In the jungle of pavilions, crossed by predictable cable railways and footbridges, the deplorable is combined with the excellent, but there are at least two buildings that will not pass unnoticed, because they represent the two extremes of a contemporary debate. The Pavilion of the Netherlands, designed by the young Rotterdam architects MVRDV, stacks five Dutch landscapes together in what is at once an illustration of their theory of maximum land occupation, and also a metaphor on the need for Lebensraurn in their very populous country. While the Pavilion of Switzerland, a work of the veteran Chur master Peter Zumthor avoids all exhibitionism in reducing his country’s representation to a labyrinth of rough wood strips which will be used later as building material, and in the meantime as the setting of select food-tastings and music concerts for those who venture into this intimate and congenial environment.

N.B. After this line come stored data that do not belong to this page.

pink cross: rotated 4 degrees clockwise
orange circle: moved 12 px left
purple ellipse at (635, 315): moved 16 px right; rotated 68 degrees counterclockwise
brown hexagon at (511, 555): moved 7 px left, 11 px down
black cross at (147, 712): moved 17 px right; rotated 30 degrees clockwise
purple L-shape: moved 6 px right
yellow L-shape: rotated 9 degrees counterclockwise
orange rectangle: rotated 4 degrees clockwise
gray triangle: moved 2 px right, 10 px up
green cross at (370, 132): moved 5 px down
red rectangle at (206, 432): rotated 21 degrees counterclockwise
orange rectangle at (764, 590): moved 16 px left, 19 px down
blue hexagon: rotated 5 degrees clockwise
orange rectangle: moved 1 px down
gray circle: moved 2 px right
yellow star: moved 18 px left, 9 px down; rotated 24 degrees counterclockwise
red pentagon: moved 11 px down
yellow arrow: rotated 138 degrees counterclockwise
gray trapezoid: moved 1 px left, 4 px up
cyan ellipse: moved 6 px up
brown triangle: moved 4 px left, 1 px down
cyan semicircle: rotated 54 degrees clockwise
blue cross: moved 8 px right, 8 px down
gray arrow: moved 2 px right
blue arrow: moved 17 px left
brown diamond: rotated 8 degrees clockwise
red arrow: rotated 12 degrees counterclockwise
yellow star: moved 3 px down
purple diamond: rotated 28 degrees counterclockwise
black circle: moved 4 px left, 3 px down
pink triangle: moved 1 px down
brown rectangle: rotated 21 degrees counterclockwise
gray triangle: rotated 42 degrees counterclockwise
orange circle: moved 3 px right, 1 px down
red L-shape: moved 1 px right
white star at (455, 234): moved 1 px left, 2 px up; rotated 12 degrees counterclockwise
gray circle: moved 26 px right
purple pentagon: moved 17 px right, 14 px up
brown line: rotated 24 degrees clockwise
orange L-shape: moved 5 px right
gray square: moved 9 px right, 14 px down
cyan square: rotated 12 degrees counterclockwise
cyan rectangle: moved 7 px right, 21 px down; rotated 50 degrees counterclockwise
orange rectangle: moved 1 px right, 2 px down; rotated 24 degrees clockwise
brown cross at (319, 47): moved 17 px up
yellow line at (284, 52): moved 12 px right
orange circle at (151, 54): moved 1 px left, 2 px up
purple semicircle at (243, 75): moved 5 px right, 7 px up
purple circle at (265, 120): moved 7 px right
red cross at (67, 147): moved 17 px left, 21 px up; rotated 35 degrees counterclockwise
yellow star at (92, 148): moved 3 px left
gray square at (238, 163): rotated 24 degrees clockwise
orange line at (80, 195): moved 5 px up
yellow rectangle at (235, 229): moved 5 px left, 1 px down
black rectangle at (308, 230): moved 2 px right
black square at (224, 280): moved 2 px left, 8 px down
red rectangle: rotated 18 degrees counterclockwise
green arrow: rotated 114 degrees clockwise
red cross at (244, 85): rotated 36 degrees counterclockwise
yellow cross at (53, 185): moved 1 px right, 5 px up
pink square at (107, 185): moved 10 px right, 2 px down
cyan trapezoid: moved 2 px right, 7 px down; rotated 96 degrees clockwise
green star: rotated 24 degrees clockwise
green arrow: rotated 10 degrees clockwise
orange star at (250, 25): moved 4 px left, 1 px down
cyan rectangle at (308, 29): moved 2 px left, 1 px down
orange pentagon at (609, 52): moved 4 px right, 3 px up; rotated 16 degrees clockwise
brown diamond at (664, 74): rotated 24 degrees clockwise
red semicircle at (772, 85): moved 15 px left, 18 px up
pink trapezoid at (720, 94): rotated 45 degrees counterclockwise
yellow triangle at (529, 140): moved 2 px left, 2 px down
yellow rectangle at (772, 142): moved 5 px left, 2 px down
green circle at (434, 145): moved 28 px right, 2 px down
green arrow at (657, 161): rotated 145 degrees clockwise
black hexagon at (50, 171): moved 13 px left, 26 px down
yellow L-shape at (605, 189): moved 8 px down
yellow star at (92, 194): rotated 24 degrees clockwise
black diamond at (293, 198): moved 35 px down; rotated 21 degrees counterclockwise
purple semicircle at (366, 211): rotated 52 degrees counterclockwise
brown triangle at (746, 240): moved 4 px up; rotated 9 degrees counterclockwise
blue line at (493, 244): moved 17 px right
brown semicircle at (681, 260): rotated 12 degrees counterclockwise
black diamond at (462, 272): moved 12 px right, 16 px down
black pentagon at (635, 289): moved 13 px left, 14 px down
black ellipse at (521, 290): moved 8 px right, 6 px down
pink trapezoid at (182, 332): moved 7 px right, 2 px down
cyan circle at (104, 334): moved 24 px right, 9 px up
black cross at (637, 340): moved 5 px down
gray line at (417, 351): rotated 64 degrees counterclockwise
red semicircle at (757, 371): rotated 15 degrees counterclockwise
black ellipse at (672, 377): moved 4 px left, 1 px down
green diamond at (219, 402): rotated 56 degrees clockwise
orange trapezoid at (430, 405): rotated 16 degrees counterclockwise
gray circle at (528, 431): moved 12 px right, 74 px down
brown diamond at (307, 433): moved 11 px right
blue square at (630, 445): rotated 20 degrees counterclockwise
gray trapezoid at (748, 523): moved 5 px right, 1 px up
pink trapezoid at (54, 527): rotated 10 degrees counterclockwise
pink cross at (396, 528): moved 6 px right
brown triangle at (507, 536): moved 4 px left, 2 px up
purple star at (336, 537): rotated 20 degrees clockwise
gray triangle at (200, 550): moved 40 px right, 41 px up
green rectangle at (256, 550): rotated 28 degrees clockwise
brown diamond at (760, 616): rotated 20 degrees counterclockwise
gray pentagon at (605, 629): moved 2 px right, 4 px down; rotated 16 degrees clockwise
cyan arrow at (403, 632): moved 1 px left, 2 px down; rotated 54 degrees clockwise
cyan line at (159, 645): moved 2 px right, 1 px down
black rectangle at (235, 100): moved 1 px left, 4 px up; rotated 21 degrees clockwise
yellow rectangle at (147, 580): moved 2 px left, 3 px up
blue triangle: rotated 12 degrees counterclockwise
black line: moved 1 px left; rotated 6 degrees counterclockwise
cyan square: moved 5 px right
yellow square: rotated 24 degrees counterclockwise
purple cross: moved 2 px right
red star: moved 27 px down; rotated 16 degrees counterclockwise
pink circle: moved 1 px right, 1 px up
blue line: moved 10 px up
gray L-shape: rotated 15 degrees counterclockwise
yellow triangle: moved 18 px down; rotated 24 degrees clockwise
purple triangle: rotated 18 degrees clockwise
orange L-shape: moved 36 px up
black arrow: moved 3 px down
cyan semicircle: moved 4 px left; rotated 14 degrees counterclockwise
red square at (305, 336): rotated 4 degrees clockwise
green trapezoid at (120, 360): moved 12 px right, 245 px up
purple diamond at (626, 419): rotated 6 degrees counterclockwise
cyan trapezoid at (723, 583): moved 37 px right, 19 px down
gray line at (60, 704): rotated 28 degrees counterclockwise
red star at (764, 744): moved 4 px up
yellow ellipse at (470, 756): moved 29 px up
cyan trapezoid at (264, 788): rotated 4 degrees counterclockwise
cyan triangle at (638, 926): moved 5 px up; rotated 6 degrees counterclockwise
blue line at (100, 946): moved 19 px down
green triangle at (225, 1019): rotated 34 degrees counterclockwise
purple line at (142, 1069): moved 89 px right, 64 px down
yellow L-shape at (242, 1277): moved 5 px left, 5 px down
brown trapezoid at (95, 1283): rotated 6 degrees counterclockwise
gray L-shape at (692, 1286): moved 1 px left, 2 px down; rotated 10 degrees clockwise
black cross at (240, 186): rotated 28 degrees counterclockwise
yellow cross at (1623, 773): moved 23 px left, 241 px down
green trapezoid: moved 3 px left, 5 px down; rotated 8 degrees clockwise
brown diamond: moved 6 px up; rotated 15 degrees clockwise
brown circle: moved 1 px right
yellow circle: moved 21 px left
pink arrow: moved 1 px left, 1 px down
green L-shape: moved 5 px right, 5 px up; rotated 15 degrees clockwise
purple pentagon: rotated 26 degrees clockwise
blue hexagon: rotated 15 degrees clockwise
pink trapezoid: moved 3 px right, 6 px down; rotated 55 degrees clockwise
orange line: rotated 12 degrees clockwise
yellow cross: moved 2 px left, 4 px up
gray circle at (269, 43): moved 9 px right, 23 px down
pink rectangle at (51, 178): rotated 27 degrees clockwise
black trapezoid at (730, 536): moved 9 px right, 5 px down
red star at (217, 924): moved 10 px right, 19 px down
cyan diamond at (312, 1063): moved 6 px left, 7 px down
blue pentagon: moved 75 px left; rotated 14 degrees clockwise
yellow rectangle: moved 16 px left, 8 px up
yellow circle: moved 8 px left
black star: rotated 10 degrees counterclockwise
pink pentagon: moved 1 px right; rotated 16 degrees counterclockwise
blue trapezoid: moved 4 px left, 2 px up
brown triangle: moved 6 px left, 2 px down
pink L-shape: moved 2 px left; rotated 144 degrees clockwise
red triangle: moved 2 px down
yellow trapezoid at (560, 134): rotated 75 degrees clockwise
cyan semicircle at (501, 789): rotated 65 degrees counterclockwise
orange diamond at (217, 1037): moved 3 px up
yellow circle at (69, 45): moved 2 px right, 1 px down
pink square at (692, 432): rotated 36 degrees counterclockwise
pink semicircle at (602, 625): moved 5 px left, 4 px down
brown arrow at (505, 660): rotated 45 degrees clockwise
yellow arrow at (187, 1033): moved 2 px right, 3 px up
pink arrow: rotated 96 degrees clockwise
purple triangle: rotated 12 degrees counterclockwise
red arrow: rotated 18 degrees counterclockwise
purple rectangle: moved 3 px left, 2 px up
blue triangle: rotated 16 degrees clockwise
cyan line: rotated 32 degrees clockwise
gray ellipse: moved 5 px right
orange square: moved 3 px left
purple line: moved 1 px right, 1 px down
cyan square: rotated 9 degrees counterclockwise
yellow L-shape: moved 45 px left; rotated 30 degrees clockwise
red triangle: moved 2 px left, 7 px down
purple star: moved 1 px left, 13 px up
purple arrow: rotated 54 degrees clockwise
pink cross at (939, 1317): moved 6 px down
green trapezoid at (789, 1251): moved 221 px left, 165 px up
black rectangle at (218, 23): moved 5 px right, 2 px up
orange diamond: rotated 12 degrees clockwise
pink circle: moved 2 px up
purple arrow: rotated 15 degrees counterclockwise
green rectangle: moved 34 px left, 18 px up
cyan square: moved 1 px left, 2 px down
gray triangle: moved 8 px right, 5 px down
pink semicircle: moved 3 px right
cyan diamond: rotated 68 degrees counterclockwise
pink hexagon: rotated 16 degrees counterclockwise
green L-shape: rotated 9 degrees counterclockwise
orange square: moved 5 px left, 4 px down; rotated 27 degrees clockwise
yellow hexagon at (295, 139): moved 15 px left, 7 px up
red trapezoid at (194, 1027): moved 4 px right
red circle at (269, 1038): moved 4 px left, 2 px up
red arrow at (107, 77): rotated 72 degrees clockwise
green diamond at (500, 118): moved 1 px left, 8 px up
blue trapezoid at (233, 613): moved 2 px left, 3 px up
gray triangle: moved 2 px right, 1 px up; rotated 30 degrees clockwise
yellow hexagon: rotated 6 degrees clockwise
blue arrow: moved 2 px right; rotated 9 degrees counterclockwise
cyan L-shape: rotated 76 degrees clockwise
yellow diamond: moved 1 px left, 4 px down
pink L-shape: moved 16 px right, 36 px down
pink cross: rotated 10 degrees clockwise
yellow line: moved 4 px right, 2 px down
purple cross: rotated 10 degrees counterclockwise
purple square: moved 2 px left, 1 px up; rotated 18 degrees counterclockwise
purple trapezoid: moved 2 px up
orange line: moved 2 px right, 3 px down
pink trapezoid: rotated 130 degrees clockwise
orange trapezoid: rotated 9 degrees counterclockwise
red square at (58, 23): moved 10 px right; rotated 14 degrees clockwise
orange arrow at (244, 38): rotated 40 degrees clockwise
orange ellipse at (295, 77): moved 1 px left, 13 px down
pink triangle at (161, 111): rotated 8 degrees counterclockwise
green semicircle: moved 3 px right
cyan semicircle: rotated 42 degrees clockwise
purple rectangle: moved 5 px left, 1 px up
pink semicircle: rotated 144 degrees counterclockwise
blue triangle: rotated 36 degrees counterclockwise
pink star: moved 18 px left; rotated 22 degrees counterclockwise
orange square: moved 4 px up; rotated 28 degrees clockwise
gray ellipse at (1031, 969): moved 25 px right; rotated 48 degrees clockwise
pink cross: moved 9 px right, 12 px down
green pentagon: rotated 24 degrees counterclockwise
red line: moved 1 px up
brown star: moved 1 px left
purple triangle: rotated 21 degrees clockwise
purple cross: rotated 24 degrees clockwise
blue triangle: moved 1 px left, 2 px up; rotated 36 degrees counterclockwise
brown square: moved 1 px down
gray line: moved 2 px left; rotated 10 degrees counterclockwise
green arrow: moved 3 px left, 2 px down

Between Dutch cries and Swiss whispers, however, it is not possible to imagine a dialogue, nor does it seem realistic to hope for it among any one of the varied Expo projects. Unaware of each other and moving independently as elementary particles in the universe of ideas and forms, Hannover’s solipsistic pavilions exhibit their national and architectural identity in a series of soliloquies which promise more fatigue than enlightenment. Conversation, please.